Agatha Christie’s Poirot


The Mysterious Affair at Styles

This was Agatha Christie’s first published novel, and introduces Hercule Poirot as a retired police officer and Belgian refugee.  The setting is wartime, the writing more careful of place and time than most of Christie’s later work, and the characters, sub-plots and physical clues are almost too abundant.  Wisely, this was recreated for television explicitly as Poirot’s first case (in a private capacity) although the series had been running for some years.

As in the novel, Hastings is on leave from wartime duty, he and Poirot meet accidentally, and when their hostess and friend is murdered, Hastings turns to Poirot for help.

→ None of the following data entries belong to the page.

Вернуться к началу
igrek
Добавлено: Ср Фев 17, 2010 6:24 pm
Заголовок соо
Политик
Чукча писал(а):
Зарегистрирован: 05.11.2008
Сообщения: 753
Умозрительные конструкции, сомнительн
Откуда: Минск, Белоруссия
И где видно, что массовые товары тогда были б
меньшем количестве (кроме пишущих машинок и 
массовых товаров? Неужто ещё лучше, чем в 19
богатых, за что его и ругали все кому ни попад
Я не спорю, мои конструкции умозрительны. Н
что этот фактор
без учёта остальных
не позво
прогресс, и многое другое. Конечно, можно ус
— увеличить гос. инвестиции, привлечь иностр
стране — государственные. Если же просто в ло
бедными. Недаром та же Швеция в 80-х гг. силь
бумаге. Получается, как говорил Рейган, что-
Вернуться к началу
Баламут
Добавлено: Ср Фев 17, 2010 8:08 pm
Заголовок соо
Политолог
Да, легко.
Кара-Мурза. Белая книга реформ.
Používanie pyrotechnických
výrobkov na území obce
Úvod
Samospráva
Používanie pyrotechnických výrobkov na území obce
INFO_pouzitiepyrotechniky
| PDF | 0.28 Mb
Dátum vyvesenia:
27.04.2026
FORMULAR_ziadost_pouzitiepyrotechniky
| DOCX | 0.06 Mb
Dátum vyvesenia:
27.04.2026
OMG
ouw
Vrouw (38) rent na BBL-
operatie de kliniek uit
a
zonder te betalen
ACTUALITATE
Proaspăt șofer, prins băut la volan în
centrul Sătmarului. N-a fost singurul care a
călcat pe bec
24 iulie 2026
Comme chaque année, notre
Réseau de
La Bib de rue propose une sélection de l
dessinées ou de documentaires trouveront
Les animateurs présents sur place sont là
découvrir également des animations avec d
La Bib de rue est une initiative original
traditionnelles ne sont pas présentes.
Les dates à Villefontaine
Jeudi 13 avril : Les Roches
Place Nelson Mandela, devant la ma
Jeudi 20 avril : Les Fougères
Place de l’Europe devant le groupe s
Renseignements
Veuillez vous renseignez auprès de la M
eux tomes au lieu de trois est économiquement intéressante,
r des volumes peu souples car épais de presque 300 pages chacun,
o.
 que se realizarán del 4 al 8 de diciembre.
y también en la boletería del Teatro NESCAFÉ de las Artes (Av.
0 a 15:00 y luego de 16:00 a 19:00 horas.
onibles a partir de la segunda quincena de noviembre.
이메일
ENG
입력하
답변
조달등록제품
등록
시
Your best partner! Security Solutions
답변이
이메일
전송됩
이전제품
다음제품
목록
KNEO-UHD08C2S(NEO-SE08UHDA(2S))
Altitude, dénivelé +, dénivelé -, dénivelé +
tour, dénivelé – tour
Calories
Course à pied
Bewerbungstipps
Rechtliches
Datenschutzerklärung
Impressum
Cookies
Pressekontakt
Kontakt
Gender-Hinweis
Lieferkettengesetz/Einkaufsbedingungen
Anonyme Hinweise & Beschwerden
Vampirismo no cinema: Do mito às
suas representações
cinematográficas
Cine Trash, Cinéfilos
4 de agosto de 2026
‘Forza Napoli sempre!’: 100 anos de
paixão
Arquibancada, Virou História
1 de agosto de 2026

As per the conventions of the time, Hastings is established as the narrator and bumbling sidekick to Poirot’s maverick genius, a convention that served the shorter adaptations very well, but one which Agatha Christie soon tired of in her novels (more of which later).  Nevertheless, Hastings is an integral part of the story here, falling in love with one of the suspects, being oblivious to anyone’s true motives and character, and accidentally providing Poirot with the final clue he needs to clinch the case.


“Good Lord!”

As with Dr Watson to Sherlock Holmes, Hastings serves to humanise the near alien intelligence of Poirot, provides his mentor with an introduction to a society which would otherwise exclude him (Holmes is anti-social, Poirot foreign in a time of ingrained xenophobia), and is also a foil to the great man’s vanity.  Unlike with Watson and Holmes however, the clues are scrupulously fair to the reader.  Arthur Conan Doyle’s best works are adventures, Agatha Christie’s best works are pure whodunits.  Many of the now familiar conventions which she made her own and for which she lives on in the popular imagination are here: the large country house; the closed circle of suspects who all have something to hide; the ingenious method of poisoning.

For those reasons alone this is a classic Poirot story, introducing us also to many of Agatha Christie’s recurring themes – inheritance, sexual jealousy, marital infidelity, disguise and misdirection (and a certain basic plot device which came to be repeated many times).

A good, solid adaptation of a good, solid first novel.